I described how, if the universe is spatially flat, the mass (or “mass-energy”) of the universe increases by one unit per two units of time in Mathematics for Imagining a Universe, under the rubric “Critical Density and Expansion”.  In that section I wrote (emphasis added):

Which means that, within a Hubble volume, mass increases at a rate of half a Planck mass per Planck time to maintain critical density.

The challenge is to understand how the universe might have a volume of two Hubble volumes, thus making the mass increase at a rate of one Planck mass per Planck time (to maintain critical density).

What I am describing above with the sphere is the perspective of a 2D character living on the surface of that sphere, let’s call him Fred.  Say that Fred occupies the x and y dimensions, while the sphere occupies the x, y and z dimensions.  The sphere can be described as x2 + y2 + z2 = r2, where r is the radius, but Fred cannot perceive the z dimension so as far as he is concerned the relevant equation is x2 + y2 = r2, which is a circle, with himself at the centre – or at coordinates (0,0).  Due to his position and dimensional limitations, however, Fred can only see one half the sphere on which he lives.

Say that Fred is actually at (0,0,r) and that a fellow sphere dweller, Freda, is at (0,0,-r), also perceiving herself to be at (0,0).  Freda too will only perceive a circle, but that circle has no overlap with Fred’s despite also being described, by Freda, as x2 + y2 = r2.  In three dimensions, the two circles are clearly different being (x2 + y2 = r2, z=r) and (x2 + y2 = r2, z=-r) and are descriptions of two separate halves of the sphere, the z-positive hemisphere and the z-negative hemisphere.

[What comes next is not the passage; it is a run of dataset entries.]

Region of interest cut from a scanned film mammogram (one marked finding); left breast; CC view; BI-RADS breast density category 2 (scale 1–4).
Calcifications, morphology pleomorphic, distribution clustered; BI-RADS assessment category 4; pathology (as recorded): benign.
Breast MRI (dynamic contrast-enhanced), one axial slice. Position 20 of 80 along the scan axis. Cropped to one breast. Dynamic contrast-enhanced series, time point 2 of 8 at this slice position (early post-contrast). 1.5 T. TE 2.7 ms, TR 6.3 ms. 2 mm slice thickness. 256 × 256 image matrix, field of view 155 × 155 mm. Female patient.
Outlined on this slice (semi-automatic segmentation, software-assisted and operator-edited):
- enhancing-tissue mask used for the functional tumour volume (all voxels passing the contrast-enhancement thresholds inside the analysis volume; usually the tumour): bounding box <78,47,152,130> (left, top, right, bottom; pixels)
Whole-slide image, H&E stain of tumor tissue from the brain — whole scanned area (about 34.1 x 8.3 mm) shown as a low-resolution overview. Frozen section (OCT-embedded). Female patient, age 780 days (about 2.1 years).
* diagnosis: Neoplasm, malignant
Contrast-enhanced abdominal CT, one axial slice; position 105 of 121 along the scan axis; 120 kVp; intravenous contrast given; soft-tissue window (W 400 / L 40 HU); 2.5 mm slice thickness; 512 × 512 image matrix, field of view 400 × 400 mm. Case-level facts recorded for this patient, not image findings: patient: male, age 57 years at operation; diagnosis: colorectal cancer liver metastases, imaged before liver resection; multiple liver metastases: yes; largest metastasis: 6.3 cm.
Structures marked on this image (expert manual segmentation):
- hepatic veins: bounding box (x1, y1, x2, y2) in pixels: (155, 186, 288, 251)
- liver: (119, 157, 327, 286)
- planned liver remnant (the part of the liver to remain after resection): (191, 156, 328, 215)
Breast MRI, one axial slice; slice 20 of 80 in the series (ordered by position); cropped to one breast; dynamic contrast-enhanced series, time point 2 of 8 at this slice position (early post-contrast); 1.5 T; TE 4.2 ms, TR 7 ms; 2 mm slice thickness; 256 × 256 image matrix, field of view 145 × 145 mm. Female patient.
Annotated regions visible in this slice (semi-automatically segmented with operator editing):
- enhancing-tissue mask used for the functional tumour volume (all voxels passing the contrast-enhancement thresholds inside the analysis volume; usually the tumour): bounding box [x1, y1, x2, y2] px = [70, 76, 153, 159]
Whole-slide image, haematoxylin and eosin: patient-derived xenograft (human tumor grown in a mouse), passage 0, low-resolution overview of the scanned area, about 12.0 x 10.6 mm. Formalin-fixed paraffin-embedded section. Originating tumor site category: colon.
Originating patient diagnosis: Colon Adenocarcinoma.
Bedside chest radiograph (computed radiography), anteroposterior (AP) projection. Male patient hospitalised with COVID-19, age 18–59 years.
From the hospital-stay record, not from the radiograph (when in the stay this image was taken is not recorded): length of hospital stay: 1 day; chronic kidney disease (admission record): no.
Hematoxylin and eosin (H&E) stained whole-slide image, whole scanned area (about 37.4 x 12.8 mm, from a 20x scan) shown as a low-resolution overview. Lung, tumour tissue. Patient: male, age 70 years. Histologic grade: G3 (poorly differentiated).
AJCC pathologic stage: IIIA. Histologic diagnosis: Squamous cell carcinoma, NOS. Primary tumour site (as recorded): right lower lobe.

Note that any other (non-collocated) 2D observer in that universe will also perceive themselves to be in the centre of a circle that describes half of the sphere, but that hemisphere with overlap with both Fred’s and Freda’s.

Precisely the same logic applies with 3D observers, like ourselves, living in the surface volume of a glome described by w2 + x2 + y2 + z2 = r2.  We cannot perceive the additional dimension (w), so we see ourselves as being in an apparent sphere (a Hubble volume), but we cannot access the other half (the -w hemiglome, if you like).  The division between positive and negative halves, however, seems irrefutable making the 3D perceivable volume of the universe twice that of the Hubble volume.

Given that the rate of increase in mass is half a Planck mass per Planck time per Hubble volume, then the rate of increase of mass into the universe as a whole is one Planck mass per Planck volume – if the universe is spatially flat.

And is the universe spatially flat?  It very much looks like it.